It is clear that the module of annular regions $v=\{(r,\theta): r_1<r<r_2, a<\theta<b\} $ is $m=\frac{r2}{r1}$. But how can I find a conformal mapping between two sector $A=\left(r_1<r<r_2, \frac{-\pi}{4}< \theta < \frac{\pi}{4} \right)$ and $B=\left(R_1 < r < R_2, \frac{-\pi}{2}< \theta < \frac{\pi}{2} \right)$ which have different angle ? Thanks..
Hint: use $$z\longmapsto a(bz)^\alpha.$$ You can determinate $a,b,\alpha$ using polar coordinates.
EDIT: I understand that the "moduli" (your definition $\ne$ the link definition) of both regions are related as $M = m^2$.

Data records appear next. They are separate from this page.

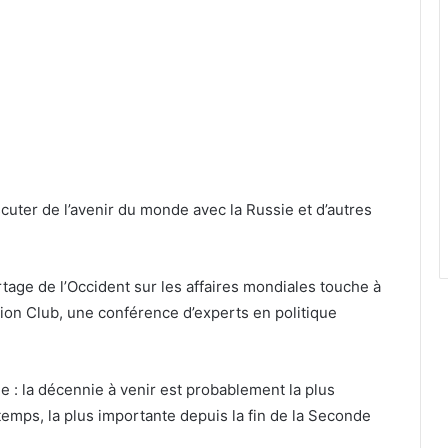
iscuter de l’avenir du monde avec la Russie et d’autres
tage de l’Occident sur les affaires mondiales touche à
sion Club, une conférence d’experts en politique
e : la décennie à venir est probablement la plus
emps, la plus importante depuis la fin de la Seconde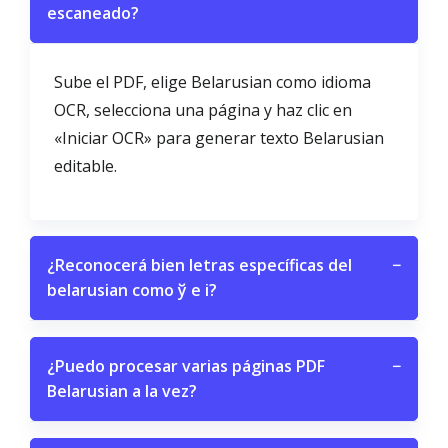
escaneado?
Sube el PDF, elige Belarusian como idioma
OCR, selecciona una página y haz clic en
«Iniciar OCR» para generar texto Belarusian
editable.
¿Reconocerá bien letras específicas del
−
belarusian como ў e і?
¿Puedo procesar varias páginas PDF
−
Belarusian a la vez?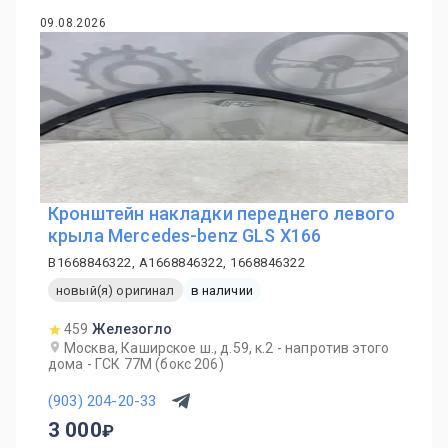
09.08.2026
Кронштейн накладки переднего левого
крыла Mercedes-benz GLS X166
B1668846322, A1668846322, 1668846322
новый(я) оригинал
в наличии
459
Железогло
Москва, Каширское ш., д.59, к.2 - напротив этого
дома - ГСК 77М (бокс 206)
(903) 204-20-33
3 000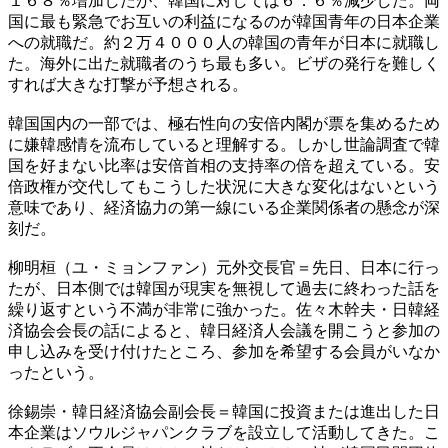
１６８％増加したが、韓国に対しては６．６％減少した。両
国に最も緊急でお互いの利益になるのが韓国青年の日本企業
への就職だ。約２万４０００人の韓国の青年が日本に就職し
た。海外に出た就職者のうち最も多い。ビザの発行を難しく
すれば大きな打撃が予想される。
韓国国内の一部では、極右性向の安倍内閣が票を集めるため
に嫌韓感情を流布していると理解する。しかし世論調査で韓
国を好まない比率は安倍首相の支持率の倍を超えている。安
倍政権が交代してもこうした状況に大きな変化はないという
意味であり、経済協力の第一線にいる企業関係者の懸念が深
刻だ。
柳明桓（ユ・ミョンファン）元外交長官＝先日、日本に行っ
たが、日本側では韓国が現実を無視して過去に終わった話を
繰り返すという不満が非常に強かった。佐々木幹夫・日韓経
済協会会長の話によると、韓日経済人会議を開こうと参加の
申し込みを受け付けたところ、参加を希望する会員がいなか
ったという。
徐錫崇・韓日経済協会副会長＝韓国に投資または進出した日
本企業はソウルジャパンクラブを設立して活動してきた。こ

By the geometric interpretation of the product of two complex numbers (argument of product is...), $\alpha = 2$ obviously. We want also $$|z| = r_i\implies |a||b|^2|z|^2 = |a(bz)^2| = R_i,\qquad i = 1,2.$$ As no rotation required, $a$ and $b$ will be real an positive. This implies $$ab^2 r_i^2 = R_i,\qquad i = 1,2.$$ $$ab^2 = \frac{R_1}{r_1^2} = \frac{R_2}{r_2^2}.$$